• _TASK TO CARRY OUT_
Write out the following lines word for word, leaving out the pictures.

(Beginning of LISTED RECORDS)

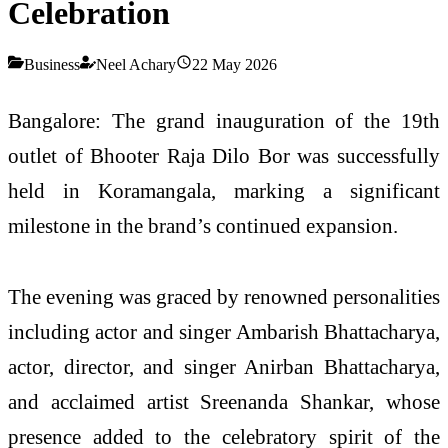
Celebration
Business
Neel Achary
22 May 2026
Bangalore: The grand inauguration of the 19th
outlet of Bhooter Raja Dilo Bor was successfully
held in Koramangala, marking a significant
milestone in the brand’s continued expansion.
The evening was graced by renowned personalities
including actor and singer Ambarish Bhattacharya,
actor, director, and singer Anirban Bhattacharya,
and acclaimed artist Sreenanda Shankar, whose
presence added to the celebratory spirit of the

(End of LISTED RECORDS)

• _EXERCISE OUTPUT_
Celebration
Business
Neel Achary
22 May 2026
Bangalore: The grand inauguration of the 19th
outlet of Bhooter Raja Dilo Bor was successfully
held in Koramangala, marking a significant
milestone in the brand’s continued expansion.
The evening was graced by renowned personalities
including actor and singer Ambarish Bhattacharya,
actor, director, and singer Anirban Bhattacharya,
and acclaimed artist Sreenanda Shankar, whose
presence added to the celebratory spirit of the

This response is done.